With several decades of experience as a backpacker and outdoor adventurer, Bradley is an open encyclopedia when it comes to gear, clothes, and other items that matter on the trail. He tested hundreds of shoes, pants, jackets, and backpacks in his long career and is always up to date with the new appearances in the niche. His experience makes him one of the authority figures in backpacking and he can help anyone to get prepared for a great adventure!

  • David Roberts

    Hello Bradley! My old first aid kit is almost entirely expired, and most of the useful stuff has been used up by this point. I’m glad that I found your article because now it is much easier to prepare a new first aid kit! Thank you for your advices!

  • Bradley Page

    You are welcome! You can check all your OTC meds, ointments and even bandages to see they are still within the prescribed period. Throw out all those expired meds for your safety.

  • Steven Spencer

    Hi there! My whole family loves outdoor activities. We often go hiking but we never take a first aid kit with us. Is it ok to use one kit for any purpose? I think that the first aid kit for home and rest could be the same. Am I right?

  • Bradley Page

    For your safety and that of your family ALWAYS bring a first aid kit suitable for camping. In addition to the usual OTC medicines, you have to put in some more things such as ointments for burns, blisters and poison ivy. You can also choose to buy a camping first aid kit that has all the things a camper might need.

  • Cynthia Carter

    Hello! I often go camping with my family. We usually pass long distances. I recently bought new shoes for our children, so I will certainly put a first aid kit in my backpack.
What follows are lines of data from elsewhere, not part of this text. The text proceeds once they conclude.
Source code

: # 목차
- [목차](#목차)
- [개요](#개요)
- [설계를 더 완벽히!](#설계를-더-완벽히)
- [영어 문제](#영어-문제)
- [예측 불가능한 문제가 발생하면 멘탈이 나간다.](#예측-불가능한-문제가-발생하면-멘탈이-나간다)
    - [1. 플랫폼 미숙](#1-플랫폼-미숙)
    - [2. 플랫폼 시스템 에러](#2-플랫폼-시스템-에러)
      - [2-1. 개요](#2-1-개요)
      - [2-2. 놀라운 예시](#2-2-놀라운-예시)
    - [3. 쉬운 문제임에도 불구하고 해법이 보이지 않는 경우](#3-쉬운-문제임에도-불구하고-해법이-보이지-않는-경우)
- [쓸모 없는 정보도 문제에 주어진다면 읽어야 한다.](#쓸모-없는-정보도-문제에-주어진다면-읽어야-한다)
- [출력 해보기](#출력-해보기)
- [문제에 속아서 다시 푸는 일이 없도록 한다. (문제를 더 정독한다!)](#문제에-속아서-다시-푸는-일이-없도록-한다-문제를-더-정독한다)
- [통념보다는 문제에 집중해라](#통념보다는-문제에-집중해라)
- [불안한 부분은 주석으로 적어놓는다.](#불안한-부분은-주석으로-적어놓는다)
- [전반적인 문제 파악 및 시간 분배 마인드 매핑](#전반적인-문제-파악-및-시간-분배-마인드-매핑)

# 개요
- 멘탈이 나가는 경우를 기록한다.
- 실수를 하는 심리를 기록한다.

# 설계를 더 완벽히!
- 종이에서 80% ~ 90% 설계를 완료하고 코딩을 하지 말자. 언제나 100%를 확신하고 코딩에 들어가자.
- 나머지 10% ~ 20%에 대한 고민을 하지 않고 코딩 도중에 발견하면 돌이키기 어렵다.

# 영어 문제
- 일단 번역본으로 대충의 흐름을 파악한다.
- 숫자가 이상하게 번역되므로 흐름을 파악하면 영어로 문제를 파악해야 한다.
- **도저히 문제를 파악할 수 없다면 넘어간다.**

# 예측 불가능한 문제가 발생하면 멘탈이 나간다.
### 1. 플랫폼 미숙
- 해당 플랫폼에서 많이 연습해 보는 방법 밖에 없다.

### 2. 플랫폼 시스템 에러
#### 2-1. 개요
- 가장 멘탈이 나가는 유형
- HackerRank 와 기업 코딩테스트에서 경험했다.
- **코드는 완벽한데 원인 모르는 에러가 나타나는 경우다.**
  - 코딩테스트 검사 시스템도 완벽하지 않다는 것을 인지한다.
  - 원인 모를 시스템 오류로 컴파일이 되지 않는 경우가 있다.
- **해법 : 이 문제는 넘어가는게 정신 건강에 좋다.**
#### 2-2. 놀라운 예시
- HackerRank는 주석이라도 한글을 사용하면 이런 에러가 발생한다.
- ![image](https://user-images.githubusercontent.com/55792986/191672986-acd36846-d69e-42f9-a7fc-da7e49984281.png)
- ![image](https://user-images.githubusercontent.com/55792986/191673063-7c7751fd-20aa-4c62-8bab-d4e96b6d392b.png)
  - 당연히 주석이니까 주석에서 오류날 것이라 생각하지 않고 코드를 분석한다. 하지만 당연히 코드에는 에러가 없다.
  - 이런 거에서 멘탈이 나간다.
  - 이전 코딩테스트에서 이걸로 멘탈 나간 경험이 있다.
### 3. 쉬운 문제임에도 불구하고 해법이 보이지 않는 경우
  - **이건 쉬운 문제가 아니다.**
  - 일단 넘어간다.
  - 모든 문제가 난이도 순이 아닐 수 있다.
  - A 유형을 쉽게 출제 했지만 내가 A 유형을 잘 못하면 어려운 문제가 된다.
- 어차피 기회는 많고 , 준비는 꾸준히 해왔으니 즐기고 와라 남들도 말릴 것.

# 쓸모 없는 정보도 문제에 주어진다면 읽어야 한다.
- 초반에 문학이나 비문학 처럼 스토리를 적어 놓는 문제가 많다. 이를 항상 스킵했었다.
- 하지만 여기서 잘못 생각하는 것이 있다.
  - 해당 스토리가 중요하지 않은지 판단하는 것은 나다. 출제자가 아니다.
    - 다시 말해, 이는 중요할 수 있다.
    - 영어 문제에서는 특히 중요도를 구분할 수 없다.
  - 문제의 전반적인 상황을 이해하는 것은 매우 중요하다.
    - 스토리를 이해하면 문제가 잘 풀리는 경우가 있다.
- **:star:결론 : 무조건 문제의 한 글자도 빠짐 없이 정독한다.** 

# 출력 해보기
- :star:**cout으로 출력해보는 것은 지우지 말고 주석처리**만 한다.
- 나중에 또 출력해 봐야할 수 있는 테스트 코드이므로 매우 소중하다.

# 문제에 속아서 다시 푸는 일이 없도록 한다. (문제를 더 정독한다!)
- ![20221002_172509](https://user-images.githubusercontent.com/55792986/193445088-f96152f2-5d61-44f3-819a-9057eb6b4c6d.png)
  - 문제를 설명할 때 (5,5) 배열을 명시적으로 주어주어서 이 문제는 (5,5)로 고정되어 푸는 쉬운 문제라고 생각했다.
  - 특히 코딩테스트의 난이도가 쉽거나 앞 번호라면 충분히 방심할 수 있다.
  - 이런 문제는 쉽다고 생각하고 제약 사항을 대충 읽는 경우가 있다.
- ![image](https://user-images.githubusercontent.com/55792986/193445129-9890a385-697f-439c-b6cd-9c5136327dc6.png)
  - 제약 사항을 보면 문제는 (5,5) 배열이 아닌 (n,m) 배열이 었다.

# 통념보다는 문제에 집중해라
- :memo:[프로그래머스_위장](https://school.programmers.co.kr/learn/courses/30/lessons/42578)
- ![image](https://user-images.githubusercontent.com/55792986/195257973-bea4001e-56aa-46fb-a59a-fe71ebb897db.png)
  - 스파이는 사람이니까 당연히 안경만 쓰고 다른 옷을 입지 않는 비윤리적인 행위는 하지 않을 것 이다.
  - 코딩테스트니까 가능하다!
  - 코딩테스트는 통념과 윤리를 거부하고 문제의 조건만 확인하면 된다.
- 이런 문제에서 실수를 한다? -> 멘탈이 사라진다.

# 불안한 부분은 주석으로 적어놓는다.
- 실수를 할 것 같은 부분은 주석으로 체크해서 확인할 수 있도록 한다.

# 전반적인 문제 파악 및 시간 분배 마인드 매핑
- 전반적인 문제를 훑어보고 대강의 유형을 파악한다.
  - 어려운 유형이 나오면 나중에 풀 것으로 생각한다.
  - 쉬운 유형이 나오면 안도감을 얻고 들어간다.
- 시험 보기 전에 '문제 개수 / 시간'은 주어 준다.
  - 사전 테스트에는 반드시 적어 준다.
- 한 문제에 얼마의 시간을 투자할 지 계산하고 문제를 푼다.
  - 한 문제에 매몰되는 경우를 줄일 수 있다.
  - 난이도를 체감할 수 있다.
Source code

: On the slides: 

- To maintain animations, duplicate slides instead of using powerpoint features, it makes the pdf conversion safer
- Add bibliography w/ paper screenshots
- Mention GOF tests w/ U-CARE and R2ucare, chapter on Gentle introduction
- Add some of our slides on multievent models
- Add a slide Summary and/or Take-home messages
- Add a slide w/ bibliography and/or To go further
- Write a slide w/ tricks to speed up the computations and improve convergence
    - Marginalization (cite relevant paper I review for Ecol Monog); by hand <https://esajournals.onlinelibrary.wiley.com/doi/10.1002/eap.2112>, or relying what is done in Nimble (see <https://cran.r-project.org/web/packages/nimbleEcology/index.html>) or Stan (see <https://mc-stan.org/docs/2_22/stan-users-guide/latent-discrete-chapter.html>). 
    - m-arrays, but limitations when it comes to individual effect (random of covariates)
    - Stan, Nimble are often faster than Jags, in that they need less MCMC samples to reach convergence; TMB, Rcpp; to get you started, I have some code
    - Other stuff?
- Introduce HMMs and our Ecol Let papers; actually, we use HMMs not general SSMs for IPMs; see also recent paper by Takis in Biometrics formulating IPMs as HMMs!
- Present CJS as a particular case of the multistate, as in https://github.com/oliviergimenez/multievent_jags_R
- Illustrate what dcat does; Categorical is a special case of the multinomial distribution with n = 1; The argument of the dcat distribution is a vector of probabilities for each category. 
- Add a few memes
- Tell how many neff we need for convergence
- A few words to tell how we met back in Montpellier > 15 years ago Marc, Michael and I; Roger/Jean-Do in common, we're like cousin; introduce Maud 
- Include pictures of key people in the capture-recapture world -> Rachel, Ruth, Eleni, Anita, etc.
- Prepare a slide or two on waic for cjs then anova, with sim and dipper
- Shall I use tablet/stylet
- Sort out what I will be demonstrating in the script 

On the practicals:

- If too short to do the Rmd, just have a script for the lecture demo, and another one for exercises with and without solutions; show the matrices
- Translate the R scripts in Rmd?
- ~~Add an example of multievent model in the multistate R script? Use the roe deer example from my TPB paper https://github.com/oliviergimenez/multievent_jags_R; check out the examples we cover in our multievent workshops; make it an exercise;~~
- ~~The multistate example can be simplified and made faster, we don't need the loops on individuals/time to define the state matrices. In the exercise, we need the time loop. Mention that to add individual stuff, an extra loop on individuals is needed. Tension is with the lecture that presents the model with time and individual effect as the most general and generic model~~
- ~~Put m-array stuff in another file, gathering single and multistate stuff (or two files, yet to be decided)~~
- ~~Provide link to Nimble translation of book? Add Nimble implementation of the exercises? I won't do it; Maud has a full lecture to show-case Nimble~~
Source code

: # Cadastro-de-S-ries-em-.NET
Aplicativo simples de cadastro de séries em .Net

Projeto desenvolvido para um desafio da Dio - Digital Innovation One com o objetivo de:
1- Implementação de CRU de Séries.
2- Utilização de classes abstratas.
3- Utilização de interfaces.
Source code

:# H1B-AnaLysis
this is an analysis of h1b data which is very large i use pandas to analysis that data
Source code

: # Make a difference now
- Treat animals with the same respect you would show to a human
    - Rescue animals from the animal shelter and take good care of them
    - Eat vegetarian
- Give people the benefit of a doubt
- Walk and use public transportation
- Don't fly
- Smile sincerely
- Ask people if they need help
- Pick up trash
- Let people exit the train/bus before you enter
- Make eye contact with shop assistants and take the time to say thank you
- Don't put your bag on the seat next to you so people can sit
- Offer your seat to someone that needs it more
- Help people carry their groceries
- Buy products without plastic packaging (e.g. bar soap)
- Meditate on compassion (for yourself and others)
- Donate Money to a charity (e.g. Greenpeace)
Their hike has to be very comfortable and pleasant. What should I take for the feet care?

  • Allison Myers

    Hi Bradley! First aid kit is a very important thing for me because I often go on hikes with my family. I want to create a new kit for the next hike. However, my budget is very limited. What is the cheapest way to make a first-aid kit?

  • Bradley Page

    The cheapest way is to build the first aid kit yourself so you only put in what you really need. Pre-packed first aid kits can be pricey depending on the user’s requirements so I advise to just pack your own.

  • Bradley Page

    Usually meds for blisters, cuts and allergies should be included. Basic bandages, cotton and those for cleaning up any wounds need to be included.